The M.K. 36 represents one of the early attempts to build a submachine gun for widespread issue to infantry troops. M.K. 36s feature a full-length rifle-style furniture, provisions to mount the standard S84/98 bayonet, and tangent leaf sights that go out to 1 km. They have considerably longer barrels than most contemporary submachine guns in an attempt to increase the effective range by boosting muzzle velocity.

The M.K. 36 operates on the blowback operating system and fires from the open bolt. It has a fire selector that allows the operator to choose between semi-automatic and fully automatic firing modes. The fire selector and control mechanisms were largely derived from the earlier MP 28, II. Oddly, the M.K. 36 features a bolt safety, the bolt cannot be cocked without a magazine inserted.

There is photographic evidence of three variants of the M.K. 36: the M.K. 36, III, the M.K. 36, II, and the M.K. 36, II made for Hungarian trials. The variants differ in the type of rifle furniture they mount, bayonet lug configuration, caliber, and the position of the charging handle. The original M.K. 36, II is chambered in 9×19mm Parabellum, has a left-side charging handle and a standard German bayonet mount and markings behind the rear right sight. The Hungarian trials M.K. 36, II is chambered in 9×25mm Mauser and features a stacking rod, a different bayonet mount meant for the Hungarian M35 bayonet, and a right-side charging handle. It is marked in front of the ejection port. The M.K. 36, III returns to 9×19mm, has the standard German bayonet mount, and a right-side charging handle. It is marked in front of the ejection port.

==Bolt design==

The design of the recoil spring and bolt was the most controversial and influential aspect of the M.K. 36, III. The design consisted of a series of nested cylinders with the recoil spring inside, with the firing pin affixed to the front of the end cylinder. Another cylinder with the bolt head and charging handle was placed on top of the recoil-spring assembly. This design is almost identical to the design used in the MP38 and MP40 submachine guns that saw widespread use.

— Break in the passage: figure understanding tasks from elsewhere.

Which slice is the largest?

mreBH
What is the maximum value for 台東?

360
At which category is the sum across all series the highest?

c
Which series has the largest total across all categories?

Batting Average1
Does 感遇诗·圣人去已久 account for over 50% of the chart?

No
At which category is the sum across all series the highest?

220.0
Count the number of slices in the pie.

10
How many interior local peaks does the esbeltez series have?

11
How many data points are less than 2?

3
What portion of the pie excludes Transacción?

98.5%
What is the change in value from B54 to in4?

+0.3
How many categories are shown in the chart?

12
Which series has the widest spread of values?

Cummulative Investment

However, the competing EMP36 submachine gun by Erma Werke used a similar bolt structure that also involved a telescoping spring. Heinrich Vollmer, a competing designer who designed the EMP36, held the patent for telescoping springs of the type, so production of the M.K. 36, III was halted due to patent infringement. Despite Vollmer's patent, the bolt design on the MP38 resembles the M.K. 36 III far more than the EMP36.